Quand le vaisseau s'arrête brusquement, je tombe sur les fesses, faisant redoubler son rire. Après s'être calmé, il m'aide à me relever. Et je me dirige sans hésiter vers la porte. Allez, un dernier effort. Il me fallait garder le sourire et je pourrais m'effondrer dès que je serais chez moi. Je me retourne vers lui :

« Si jamais j'apprends que tu as sauvé la Terre et que tu n'es même pas passé, je t'assure, ma vengeance sera terrible ! »

Nous nous sourions. Le silence s'installe. Nous nous fixons une dernière fois. Il m'avait fait découvrir des choses incroyables, voir des endroits inimaginables. C'est étrange de se dire que tout cela serait derrière moi, une fois la sortie passée. Je lui tends la main, il la serre.

« Au revoir, Alice Ardeans.

- Au revoir Docteur. Et merci. »

Je me mets sur la pointe des pieds, l'embrasse sur la joue et sors du Tardis en courant vers l'extérieur.

Je m'arrête rapidement en constatant qu'il fait nuit. C'est bizarre. Mes yeux s'habituent à l'obscurité et je me rends compte avec effarement que je ne me trouve pas du tout à Londres. Je peux voir les étoiles, je ne vois aucun immeuble à l'horizon mais, à la place, des tentes, des huttes en terre, et du sable à perte de vue. Il m'avait ramené en Afrique. Non. Rectification. Je nous avais ramené quelque part dans le désert du Sahara. C'était l'explication la plus logique.
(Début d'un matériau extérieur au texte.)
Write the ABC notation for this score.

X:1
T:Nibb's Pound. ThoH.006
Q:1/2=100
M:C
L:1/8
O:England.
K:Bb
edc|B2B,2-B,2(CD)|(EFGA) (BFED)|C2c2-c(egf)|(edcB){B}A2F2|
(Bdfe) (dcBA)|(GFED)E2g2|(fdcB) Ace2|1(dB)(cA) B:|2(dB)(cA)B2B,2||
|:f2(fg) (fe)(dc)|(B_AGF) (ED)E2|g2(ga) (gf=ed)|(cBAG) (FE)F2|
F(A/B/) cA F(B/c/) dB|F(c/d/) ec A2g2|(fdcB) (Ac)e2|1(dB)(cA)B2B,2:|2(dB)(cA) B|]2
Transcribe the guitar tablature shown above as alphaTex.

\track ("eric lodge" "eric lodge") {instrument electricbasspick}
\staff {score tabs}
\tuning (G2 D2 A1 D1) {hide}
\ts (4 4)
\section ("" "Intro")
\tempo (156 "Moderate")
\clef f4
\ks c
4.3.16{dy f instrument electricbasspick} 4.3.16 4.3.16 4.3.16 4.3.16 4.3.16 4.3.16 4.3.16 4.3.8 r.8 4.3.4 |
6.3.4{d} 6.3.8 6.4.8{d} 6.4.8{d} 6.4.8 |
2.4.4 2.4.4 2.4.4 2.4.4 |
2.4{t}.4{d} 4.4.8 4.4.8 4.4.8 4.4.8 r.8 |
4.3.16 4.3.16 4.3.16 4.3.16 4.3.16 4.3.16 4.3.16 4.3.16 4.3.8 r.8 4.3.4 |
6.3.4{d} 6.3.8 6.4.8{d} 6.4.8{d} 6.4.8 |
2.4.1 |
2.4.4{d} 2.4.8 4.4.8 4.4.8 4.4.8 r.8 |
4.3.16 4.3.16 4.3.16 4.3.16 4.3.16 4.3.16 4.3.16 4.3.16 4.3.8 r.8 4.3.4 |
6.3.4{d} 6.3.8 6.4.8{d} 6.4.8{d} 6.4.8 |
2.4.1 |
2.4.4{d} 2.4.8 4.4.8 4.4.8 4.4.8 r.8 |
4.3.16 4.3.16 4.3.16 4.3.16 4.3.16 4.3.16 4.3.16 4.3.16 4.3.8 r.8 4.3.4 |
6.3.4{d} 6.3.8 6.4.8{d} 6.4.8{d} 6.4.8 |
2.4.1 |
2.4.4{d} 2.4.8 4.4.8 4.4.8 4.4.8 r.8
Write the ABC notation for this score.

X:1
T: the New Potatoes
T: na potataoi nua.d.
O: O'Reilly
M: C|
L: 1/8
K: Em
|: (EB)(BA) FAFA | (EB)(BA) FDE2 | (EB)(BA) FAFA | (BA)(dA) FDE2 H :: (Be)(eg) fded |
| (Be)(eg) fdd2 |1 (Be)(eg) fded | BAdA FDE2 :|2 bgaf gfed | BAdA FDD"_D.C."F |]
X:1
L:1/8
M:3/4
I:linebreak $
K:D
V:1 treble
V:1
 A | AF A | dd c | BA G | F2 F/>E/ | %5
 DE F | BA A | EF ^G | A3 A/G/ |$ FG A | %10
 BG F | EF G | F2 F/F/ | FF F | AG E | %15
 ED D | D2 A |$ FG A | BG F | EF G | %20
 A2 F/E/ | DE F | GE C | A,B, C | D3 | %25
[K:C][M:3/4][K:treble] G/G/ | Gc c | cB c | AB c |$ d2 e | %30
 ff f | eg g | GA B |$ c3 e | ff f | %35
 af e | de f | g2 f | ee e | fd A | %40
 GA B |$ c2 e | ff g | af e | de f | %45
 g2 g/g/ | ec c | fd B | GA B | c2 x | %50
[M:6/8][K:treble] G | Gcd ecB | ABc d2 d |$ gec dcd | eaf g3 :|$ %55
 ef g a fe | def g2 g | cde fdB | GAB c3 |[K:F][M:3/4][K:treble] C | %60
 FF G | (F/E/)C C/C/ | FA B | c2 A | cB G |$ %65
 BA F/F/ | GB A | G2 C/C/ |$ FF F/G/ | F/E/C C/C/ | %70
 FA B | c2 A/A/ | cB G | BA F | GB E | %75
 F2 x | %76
Un bruit me fait tourner les yeux vers le ciel. Des vaisseaux spatiaux viennent d'apparaître. Je me retourne vers le Docteur, au seuil du Tardis. Il semble paniqué, un instant, mais il reprend très vite ses esprits.

« Alice, dans le Tardis. »

Ma tête va de la boite bleue, qui émet de drôles de bruits, agaçant le Docteur lui rétorquant que ce n'est pas le moment, aux vaisseaux. Des faisceaux, bleus aussi, fouillent le sol à la recherche de quelque chose. Je suis sûre de les avoir déjà vu. Mais où ? Pas avec le Docteur, c'est certain. Les gens commencent à sortir de leurs habitations et à fuir. Je suis paralysée. Normalement, j'ai toujours un temps d'adaptation. On arrive sur une planète, une époque différente, on commence à prendre nos marques, le Docteur m'explique des trucs, et les ennuies arrivent ensuite. Ils ne viennent jamais dès que le Tardis se pose sur la planète. La voix du Docteur me fait sortir de mes pensées :

« Alice, rentre ! Tout de suite ! »

Je reprends contact avec la réalité, détache mon regard des vaisseaux. Je me dirige vers le Tardis quand une explosion retentit près de moi, me propulsant plus loin de la cabine de police. Les bruits s'intensifient à l'intérieur de celle-ci, obligeant le Docteur à rentrer. Je l'entends gronder sa machine, qui n'en fait qu'à sa tête. Le choc m'a légèrement assommé. Je ressens une vive douleur dans mon dos, là où j'ai atterri. Je me relève péniblement et tente de courir vers le Tardis le plus vite possible. J'entends le bruit caractéristique qu'il fait quand il quitte un endroit. Il ne peut pas partir sans moi. Il ne peut pas m'abandonner là. Je ne fais plus attention à ce qu'il se passe autour. Je cours. La porte se rapproche. Je peux voir le Docteur lutter contre sa machine, tenter de retarder le départ. J'y suis presque. Plus que quelques pas et je serais de nouveau en sécurité.

Mais c'est au même moment que je me retrouve incapable de bouger.

« Docteur ! »

Mon cri le fait sortir de ces nombreuses manipulations et il tourne la tête vers moi. Il pâlit alors qu'il fixe quelque chose se trouvant dans mon dos. Il est au seuil de la porte, je ne suis qu'à quelques pas et je le vois essayer de me montrer un visage rassurant.

« Alice, écoute-moi, le Tardis veut partir, et je n'arrive pas à le retenir. Je ne peux pas te libérer de son emprise pour que tu me rejoignes. Je vais revenir. Le plus vite possible. Je te le promets. »

Je lui crie de faire quelque chose, de rester. Le Tardis est déjà parti. Il commençait à disparaître alors qu'il me parlait toujours. Peu à peu, la cabine de police laisse place aux dunes de sable et mon ticket de retour s'évanouit dans la nuit.